Man in Glasgow immigration van 'thankful' for response

image captionLakhvir Singh has lived in Scotland since 2008

One of two men detained in an immigration van in Glasgow on Thursday has said he is grateful for the public response to his situation.

Hundreds of people blocked an immigration enforcement van for hours before the men inside were released.

Lakhvir Singh said he was "thankful" to the protesters and was "very happy" when the van doors opened.

The Home Office said the men had been detained over suspected immigration offences.

Mr Singh, an Indian national who has lived in Scotland since 2008, described the Home Office operation as "frightening".

He praised the reaction of his neighbours in Glasgow's southside and said he was "hopeful" he could stay in Scotland.

He told BBC Scotland: "With the response yesterday I am very, very happy."

image copyrightPA Media

Lawyer Jelina Berlow Rahman, who has been instructed to represent Mr Singh, told BBC Scotland she had not had time to go through his paperwork.

She said: "What I can tell you is Lakhvir Singh has been here since 2008, a substantial period of time, therefore in my opinion he still has a right to a private life, a family life.

"It was evident yesterday, the number of people who came together, that was his community, that was neighbours, that was his friends - the majority of people knew him."

'Reckless action'

Justice Secretary Humza Yousaf condemned the Home Office for its actions, in what ended up as an hours-long standoff between police officers and protesters in the city's Kenmure Street.

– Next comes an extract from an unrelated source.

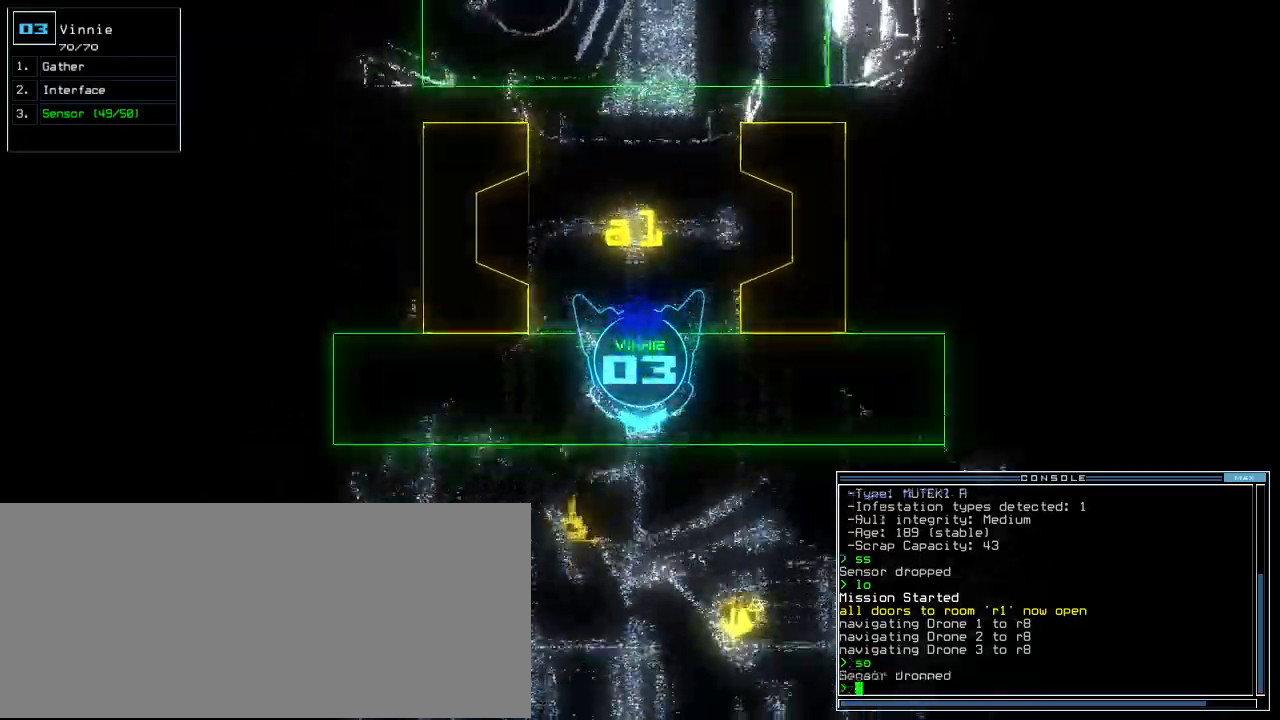
{"keys": ["g", "return", "up"]}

Answering questions at the Scottish Parliament, Mr Yousaf said: "The blame for what we saw lies squarely on the shoulders of a Home Office that took completely reckless action, which went into the heart of Scotland's Muslim community on the day of Eid.

"At best it was utterly incompetent, at worst it was designed to provoke."

image copyrightPA Media
image captionPolice by an immigration van in Kenmure Street, Glasgow which is surrounded by protesters

Mohammad Asif, of the Afghan Human Rights Foundation, said he sent text messages to about 600 people on Thursday encouraging them to join the protest.

He added: "The Home Office shouldn't act like the mafia, they should have a more humane way of removing people.

"We don't say every person should come to the UK and live here, but we've been watching these dawn raids - myself for the past 20 years."

The Home Office said on Thursday that it was working to "tackle illegal immigration and the harm it causes" by removing people with no right to be in the UK.

A spokesman added: "The operation in Glasgow was conducted in relation to suspected immigration offences and the two Indian nationals complied with officers at all times."